Most pushes to Bitbucket Cloud are quite small. When changes are committed and pushed to a Git repository only the minimal amount of data is transferred using packfiles. This means pushes are usually a couple hundred kilobytes maximum.
At that scale, slow push speeds usually don't matter. Which is how this issue has gone mostly unnoticed and unfixed for so long.
When do slow push speeds matter? Cases like the import of a large preexisting repository, which is exactly what happens for our data center and server customers that are migrating to Bitbucket Cloud.
Customer network latency to
bitbucket.org would have influenced just how much throttling a slow push experienced.
This is because the artificially capped receive window meant that more packets would be required to transfer data. A higher network latency would result in greater overheads in the acknowledgement of these packets, and hence a slower transfer speed.

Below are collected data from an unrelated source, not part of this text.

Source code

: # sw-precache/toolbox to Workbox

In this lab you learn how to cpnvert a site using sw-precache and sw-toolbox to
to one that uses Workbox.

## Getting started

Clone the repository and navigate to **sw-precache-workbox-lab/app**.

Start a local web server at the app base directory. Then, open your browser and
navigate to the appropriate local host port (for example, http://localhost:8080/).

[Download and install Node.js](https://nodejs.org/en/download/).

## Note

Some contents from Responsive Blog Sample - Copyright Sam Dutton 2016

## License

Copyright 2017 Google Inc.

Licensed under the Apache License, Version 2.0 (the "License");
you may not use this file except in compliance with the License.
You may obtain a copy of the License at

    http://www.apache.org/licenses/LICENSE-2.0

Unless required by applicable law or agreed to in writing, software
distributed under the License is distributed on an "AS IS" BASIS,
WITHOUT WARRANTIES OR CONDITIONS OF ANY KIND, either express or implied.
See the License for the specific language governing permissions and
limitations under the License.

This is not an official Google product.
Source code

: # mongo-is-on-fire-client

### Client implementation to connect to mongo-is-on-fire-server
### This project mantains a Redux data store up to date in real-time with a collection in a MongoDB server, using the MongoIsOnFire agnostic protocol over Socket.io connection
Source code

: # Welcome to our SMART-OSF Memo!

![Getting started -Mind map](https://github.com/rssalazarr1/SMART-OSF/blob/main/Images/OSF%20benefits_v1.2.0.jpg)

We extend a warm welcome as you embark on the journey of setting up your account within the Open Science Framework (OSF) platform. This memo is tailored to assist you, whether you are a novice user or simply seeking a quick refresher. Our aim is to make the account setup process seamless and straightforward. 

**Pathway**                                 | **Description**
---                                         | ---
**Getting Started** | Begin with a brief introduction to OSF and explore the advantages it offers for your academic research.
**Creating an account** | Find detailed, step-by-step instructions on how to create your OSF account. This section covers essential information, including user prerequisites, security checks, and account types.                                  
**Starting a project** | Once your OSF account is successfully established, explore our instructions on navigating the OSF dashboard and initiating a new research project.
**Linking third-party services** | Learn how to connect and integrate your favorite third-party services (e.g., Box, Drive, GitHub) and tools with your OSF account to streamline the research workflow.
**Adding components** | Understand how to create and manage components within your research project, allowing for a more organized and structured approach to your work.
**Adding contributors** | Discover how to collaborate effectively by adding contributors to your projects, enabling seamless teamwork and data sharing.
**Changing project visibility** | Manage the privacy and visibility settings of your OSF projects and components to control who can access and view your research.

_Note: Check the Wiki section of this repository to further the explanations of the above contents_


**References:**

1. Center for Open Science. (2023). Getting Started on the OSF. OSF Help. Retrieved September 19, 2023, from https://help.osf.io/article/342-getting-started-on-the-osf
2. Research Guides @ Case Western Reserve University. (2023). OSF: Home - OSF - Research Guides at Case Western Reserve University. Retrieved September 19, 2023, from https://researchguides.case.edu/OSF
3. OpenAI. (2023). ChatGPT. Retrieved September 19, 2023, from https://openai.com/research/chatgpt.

What's the result? Users close to our infrastructure on the US east coast would have experienced the least amount of throttling. Users with higher latency connections (for example, in Sydney) would have experienced a greater amount of throttling.
What kind of speed increases can customers expect?
For a pathological case (a high latency but high bandwidth connection), we've been able to test and observe a peak push speed increase of 70x greater than prior to the fix.
Let's look at the real improvement that was seen by customers in the week following the rollout of this fix. The following graph shows the proportional increase (how many times faster) pushes were compared the same time 1 week prior.
This graph shows that the proportional increase changes depending on the time of the day. This is due to the average latency of customers that are pushing at that time of day, which is correlated with the geographical shift of our traffic.
Depending on where customers are in the world, they will have experienced a 2–8x increase in HTTP/2 transfer speeds for large pushes.